Exercise description => Within the listing below, please copy exactly the lines between the line holding "الأكثر قراءة" and the line holding "نام نہیں بیٹا…", inclusive.

Material to process =>

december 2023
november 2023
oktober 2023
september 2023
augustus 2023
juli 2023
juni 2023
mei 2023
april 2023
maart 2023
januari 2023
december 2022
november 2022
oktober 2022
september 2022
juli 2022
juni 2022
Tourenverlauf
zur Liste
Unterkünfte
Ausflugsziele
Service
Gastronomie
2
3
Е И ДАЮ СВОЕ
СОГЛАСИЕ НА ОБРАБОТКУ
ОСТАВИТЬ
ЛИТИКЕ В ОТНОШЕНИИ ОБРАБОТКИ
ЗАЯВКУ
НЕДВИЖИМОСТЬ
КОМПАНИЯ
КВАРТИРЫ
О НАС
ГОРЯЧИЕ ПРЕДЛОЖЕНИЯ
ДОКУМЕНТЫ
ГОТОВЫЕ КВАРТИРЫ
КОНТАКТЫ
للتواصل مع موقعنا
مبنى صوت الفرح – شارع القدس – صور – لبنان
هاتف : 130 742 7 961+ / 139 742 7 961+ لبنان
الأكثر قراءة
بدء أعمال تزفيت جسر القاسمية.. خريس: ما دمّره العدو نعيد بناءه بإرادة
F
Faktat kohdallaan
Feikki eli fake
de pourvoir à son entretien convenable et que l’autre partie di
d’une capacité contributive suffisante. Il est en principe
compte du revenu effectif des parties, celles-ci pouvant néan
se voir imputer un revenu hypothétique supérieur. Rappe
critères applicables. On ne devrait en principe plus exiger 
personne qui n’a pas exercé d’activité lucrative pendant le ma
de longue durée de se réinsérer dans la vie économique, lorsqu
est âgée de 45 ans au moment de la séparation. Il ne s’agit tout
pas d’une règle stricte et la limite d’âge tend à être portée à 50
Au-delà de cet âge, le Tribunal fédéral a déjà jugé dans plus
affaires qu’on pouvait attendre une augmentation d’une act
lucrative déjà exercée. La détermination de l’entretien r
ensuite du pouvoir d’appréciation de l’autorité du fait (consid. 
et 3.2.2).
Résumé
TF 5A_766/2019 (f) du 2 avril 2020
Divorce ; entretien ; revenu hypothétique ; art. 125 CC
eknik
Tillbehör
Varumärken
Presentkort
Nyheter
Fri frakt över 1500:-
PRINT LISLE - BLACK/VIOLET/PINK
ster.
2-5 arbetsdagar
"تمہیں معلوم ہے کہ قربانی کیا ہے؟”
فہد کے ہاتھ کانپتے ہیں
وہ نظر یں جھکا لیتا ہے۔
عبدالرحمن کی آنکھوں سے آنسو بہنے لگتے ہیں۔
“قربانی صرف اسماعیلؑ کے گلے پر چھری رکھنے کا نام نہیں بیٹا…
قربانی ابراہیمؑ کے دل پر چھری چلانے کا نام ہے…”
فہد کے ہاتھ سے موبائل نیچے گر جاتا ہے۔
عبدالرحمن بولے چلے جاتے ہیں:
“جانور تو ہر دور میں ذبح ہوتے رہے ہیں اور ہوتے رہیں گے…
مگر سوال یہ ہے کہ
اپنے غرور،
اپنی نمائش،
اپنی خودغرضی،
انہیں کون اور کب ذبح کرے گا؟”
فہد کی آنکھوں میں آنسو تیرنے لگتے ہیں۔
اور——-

Answer to this problem =>
الأكثر قراءة
بدء أعمال تزفيت جسر القاسمية.. خريس: ما دمّره العدو نعيد بناءه بإرادة
F
Faktat kohdallaan
Feikki eli fake
de pourvoir à son entretien convenable et que l’autre partie di
d’une capacité contributive suffisante. Il est en principe
compte du revenu effectif des parties, celles-ci pouvant néan
se voir imputer un revenu hypothétique supérieur. Rappe
critères applicables. On ne devrait en principe plus exiger 
personne qui n’a pas exercé d’activité lucrative pendant le ma
de longue durée de se réinsérer dans la vie économique, lorsqu
est âgée de 45 ans au moment de la séparation. Il ne s’agit tout
pas d’une règle stricte et la limite d’âge tend à être portée à 50
Au-delà de cet âge, le Tribunal fédéral a déjà jugé dans plus
affaires qu’on pouvait attendre une augmentation d’une act
lucrative déjà exercée. La détermination de l’entretien r
ensuite du pouvoir d’appréciation de l’autorité du fait (consid. 
et 3.2.2).
Résumé
TF 5A_766/2019 (f) du 2 avril 2020
Divorce ; entretien ; revenu hypothétique ; art. 125 CC
eknik
Tillbehör
Varumärken
Presentkort
Nyheter
Fri frakt över 1500:-
PRINT LISLE - BLACK/VIOLET/PINK
ster.
2-5 arbetsdagar
"تمہیں معلوم ہے کہ قربانی کیا ہے؟”
فہد کے ہاتھ کانپتے ہیں
وہ نظر یں جھکا لیتا ہے۔
عبدالرحمن کی آنکھوں سے آنسو بہنے لگتے ہیں۔
“قربانی صرف اسماعیلؑ کے گلے پر چھری رکھنے کا نام نہیں بیٹا…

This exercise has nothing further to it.